Spark also comes with several sample programs in the examples directory. To run one of them, use ./bin/run-example <class> [params]. For example:

./bin/run-example SparkPi

will run the Pi example locally.

You can set the MASTER environment variable when running examples to submit examples to a cluster. This can be a mesos:// or spark:// URL, "yarn" to run on YARN, and "local" to run locally with one thread, or "local[N]" to run locally with N threads. You can also use an abbreviated class name if the class is in the examples package. For instance:

MASTER=spark://host:7077 ./bin/run-example SparkPi

Many of the example programs print usage help if no params are given.

Running Tests

Testing first requires building Spark. Once Spark is built, tests can be run using:

./dev/run-tests

Please see the guidance on how to run tests for a module, or individual tests.

A Note About Hadoop Versions

Spark uses the Hadoop core library to talk to HDFS and other Hadoop-supported storage systems. Because the protocols have changed in different versions of Hadoop, you must build Spark against the same version that your cluster runs.
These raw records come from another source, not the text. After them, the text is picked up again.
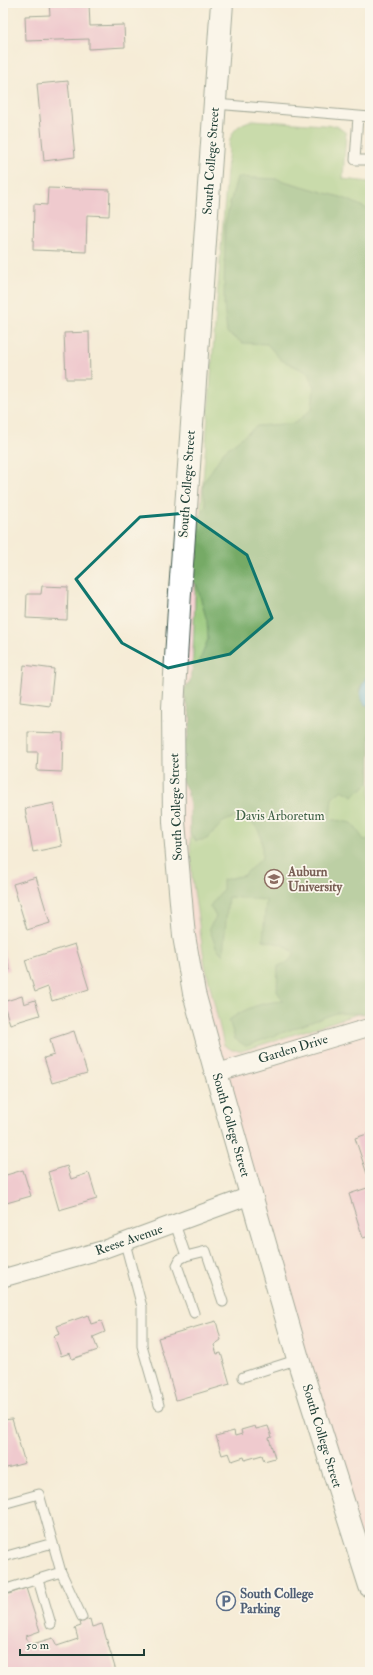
<svg xmlns="http://www.w3.org/2000/svg" width="373" height="1675" font-family="'IM FELL Double Pica',serif">
	<style>
		.built { fill: #f7cfd1 }
		.green { fill: #93c575; stroke: #598154 }
		.forest { fill: #76aa66; stroke: #4a744d }
		.water { fill: #58add4; stroke: #3c7584 }
		.building { fill: #e7a0c4 }
		.lines { fill: none; stroke-linecap: round; stroke-linejoin: round }
		.lane-casing { stroke: #3f574c; stroke-width: 11 }
		.street-casing { stroke: #3f574c; stroke-width: 19 }
		.primary-casing { stroke: #3f574c; stroke-width: 24 }
		.lane { stroke: #fff; stroke-width: 9 }
		.street { stroke: #fff; stroke-width: 17 }
		.primary { stroke: #fff; stroke-width: 22 }
		.marked { fill: none; stroke: #0f766e; stroke-width: 3; stroke-linejoin: round }
		.labels { text-anchor: middle; dominant-baseline: central; stroke-width: 3.5; stroke-linejoin: round; paint-order: stroke }
		.street-label { font-size: 13px; fill: #1f3d34; stroke: #fbf7ec }
		.park-label { font-size: 13px; fill: #3c5f44; stroke: #fbf7ec }
		.education-label { font-size: 13px; font-weight: bold; fill: #785e54; stroke: #fbf7ec; text-anchor: start }
		.service-label { font-size: 13px; font-weight: bold; fill: #4e5e75; stroke: #fbf7ec; text-anchor: start }
	</style>
	<rect width="100%" height="100%" fill="#fbf7ec"/>
	<filter id="ink" filterUnits="userSpaceOnUse"><feTurbulence type="fractalNoise" baseFrequency=".025" numOctaves="2"/><feDisplacementMap in="SourceGraphic" scale="8" xChannelSelector="R" yChannelSelector="G"/><feConvolveMatrix kernelMatrix="1 2 1 2 8 2 1 2 1" color-interpolation-filters="sRGB"/></filter>
	<filter id="wash" filterUnits="userSpaceOnUse"><feTurbulence type="fractalNoise" baseFrequency=".012" numOctaves="4" result="noise"/><feDisplacementMap in="SourceGraphic" scale="16" xChannelSelector="R" yChannelSelector="G"/><feGaussianBlur stdDeviation="0.9" result="paint"/><feColorMatrix in="noise" values="0 0 0 0 0 0 0 0 0 0 0 0 0 0 0 0 0 1.4 0 .05"/><feComposite in="paint" operator="in"/></filter>
	<g filter="url(#wash)">
		<rect width="100%" height="100%" fill="#f6ecd7"/>
		<!-- built -->
		<path class="built" d="M254 120 337 126 346 133 343 179 370 182V1579L216 1073 174 822 187 487 203 488 230 138 238 126Z"/>
		<!-- green -->
		<path class="green" d="M254 120 337 126 346 133 343 179 370 182V1010L242 1051 232 1050 224 1045 205 965 192 878 190 841 191 709 196 570 229 145C231 130 239 123 254 120Z"/>
		<!-- forest -->
		<path class="forest" d="M237 177 277 179 344 198 370 210V670L359 690 365 705H370V782L353 796 342 790 332 798 330 819 352 823 364 840 370 839V1014L336 1013 246 1046 235 1039 229 1020C245 1008 263 1002 283 1001L277 991 278 966 288 962 295 953 283 945 263 940 266 900 228 897 223 955 216 947 209 928 216 917 210 906 223 889V880L244 875 262 858C262 833 262 828 240 815L223 822 207 839 196 841 190 833V807L187 790 179 776 175 745 187 740 191 719 183 690 190 682 191 672 200 660 208 639 207 621 197 586 191 579 193 564 198 556 196 522 206 506 203 488 204 482 224 451 257 426 295 423 312 409 314 387 309 373 281 360 267 344 243 343 227 333 224 306 225 223Z"/>
		<!-- water -->
		<path class="water" d="M370 670V705H365C356 691 363 683 370 670Z"/>
		<g id="blocks">
			<!-- building -->
			<path class="building" d="M49 3H89L90 26 124 25 125 47 89 49V39L26 41 25 16 50 15Z
				M68 81 75 157 44 161 37 84Z
				M48 188 110 190 109 216 87 215 86 252 33 250 34 204 47 205Z
				M89 332 90 379H66L64 333Z
				M42 586 68 587 67 620 26 618 27 594H41Z
				M24 665 54 669 50 706 20 702Z
				M28 732 63 733 62 772 37 771 38 752H28Z
				M54 803 62 846 33 852 25 809Z
				M36 877 50 923 27 930 13 884Z
				M75 944 89 989 52 1001 48 987 35 992 25 960Z
				M3 947 10 970 3 972Z
				M22 996 24 1004 35 1000 40 1015 10 1024 3 1002Z
				M74 1031 87 1073 52 1083 44 1058 54 1055 50 1039Z
				M370 1133V1183L355 1138Z
				M67 1166 71 1179 89 1173 97 1199 59 1210 48 1172Z
				M23 1170 31 1196 3 1204V1176Z
				M370 1187V1236L363 1238 349 1194Z
				M88 1315 91 1324 101 1321 105 1332 93 1337 98 1350 72 1359 70 1353 61 1356 54 1336 60 1334 57 1326Z
				M216 1321 221 1340 214 1345 217 1354 221 1353 230 1384 176 1400 158 1338Z
				M12 1419 25 1463 3 1469V1420Z
				M255 1426 256 1429 268 1426 272 1437 269 1438 275 1458 264 1461 262 1455 245 1460 244 1457 232 1461 229 1453 222 1455 216 1436 234 1431 235 1436 242 1434 241 1430Z
				M26 1588 40 1631 26 1636 29 1645 53 1638 57 1646 78 1639 75 1628 81 1626 80 1622 90 1619 92 1627 102 1624 116 1671 3 1672V1596Z"/>
		</g>
	</g>
	<g filter="url(#ink)">
		<use href="#blocks" fill-opacity="0" stroke="#3f574c" stroke-width="1"/>
		<g class="lines">
			<!-- lane casing -->
			<g class="lane-casing">
				<path id="lane" d="M215 104 370 117
					M358 116 355 160H370
					M175 1224 186 1256 180 1259 177 1265 194 1313
					M125 1243 142 1307V1346L159 1405
					M186 1256 206 1251 223 1302
					M243 1377 299 1359
					M3 1504 39 1494 61 1572 82 1617
					M3 1557 53 1543
					M38 1580 51 1624
					M3 1590 61 1572"/>
			</g>
			<!-- street casing -->
			<g class="street-casing">
				<path id="street" d="M216 1073 370 1027
					M3 1278 105 1249 252 1195"/>
			</g>
			<!-- primary casing -->
			<g class="primary-casing">
				<path id="primary" d="M222 3 180 592 173 708 174 822 184 936 194 993 216 1073 301 1369 370 1586"/>
			</g>
			<!-- lane -->
			<use href="#lane" class="lane"/>
			<!-- street -->
			<use href="#street" class="street"/>
			<!-- primary -->
			<use href="#primary" class="primary"/>
		</g>
	</g>
	<!-- marked area -->
	<path d="M0 0H373V1675H0ZM187 513 247 555 272 618 230 654 168 668 122 643 76 579 140 517Z" fill="#f6ecd7" fill-opacity=".55" fill-rule="evenodd"/>
	<path class="marked" d="M187 513 247 555 272 618 230 654 168 668 122 643 76 579 140 517Z"/>
	<!-- icons -->
	<defs>
		<g id="university-ring" transform="scale(1)"><circle r="9.5" fill="#fbf7ec" stroke="#8d6e63" stroke-width="1.5"/><path d="M0-5L7-2L0 1L-7-2ZM-4 1L0 2.5L4 1V4Q0 6-4 4Z" fill="#8d6e63"/></g>
		<g id="parking-ring" transform="scale(1)"><circle r="9.5" fill="#fbf7ec" stroke="#5c6f8a" stroke-width="1.5"/><path d="M-3.5-5.5H1a3.5 3.5 0 0 1 0 7H-1V5.5H-3.5ZM-1-3.4V-.6H.8a1.4 1.4 0 0 0 0-2.8Z" fill="#5c6f8a"/></g>
	</defs>
	<g fill-rule="evenodd">
		<use href="#university-ring" x="274" y="879"/>
		<use href="#parking-ring" x="226" y="1601"/>
	</g>
	<g class="labels">
		<!-- street labels -->
		<g class="street-label">
			<text transform="translate(211 161) rotate(-86)">South College Street</text>
			<text transform="translate(187 484) rotate(-86)">South College Street</text>
			<text transform="translate(176 807) rotate(-92)">South College Street</text>
			<text transform="translate(293 1049) rotate(-17)">Garden Drive</text>
			<text transform="translate(231 1125) rotate(74)">South College Street</text>
			<text transform="translate(129 1240) rotate(-19)">Reese Avenue</text>
			<text transform="translate(322 1436) rotate(73)">South College Street</text>
		</g>
		<!-- park labels -->
		<g class="park-label">
			<text x="280" y="816">Davis Arboretum</text>
		</g>
		<!-- education labels -->
		<g class="education-label">
			<text x="288" y="872">Auburn<tspan x="288" dy="15">University</tspan></text>
		</g>
		<!-- service labels -->
		<g class="service-label">
			<text x="240" y="1594">South College<tspan x="240" dy="15">Parking</tspan></text>
		</g>
	</g>
	<!-- margin -->
	<rect width="373" height="1675" fill="none" stroke="#fbf7ec" stroke-width="16"/>
	<!-- scale -->
	<path d="M20 1649v6h124v-6" fill="none" stroke="#1f3d34" stroke-width="2"/>
	<text x="26" y="1649" font-size="12" fill="#1f3d34" stroke="#fbf7ec" stroke-width="3" paint-order="stroke">50 m</text>
</svg>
Please refer to the build documentation at "Specifying the Hadoop Version" for detailed guidance on building for a particular distribution of Hadoop, including building for particular Hive and Hive Thriftserver distributions.

Configuration

Please refer to the Configuration Guide in the online documentation for an overview on how to configure Spark.

Contributing

Please review the Contribution to Spark guide for information on how to get started contributing to the project.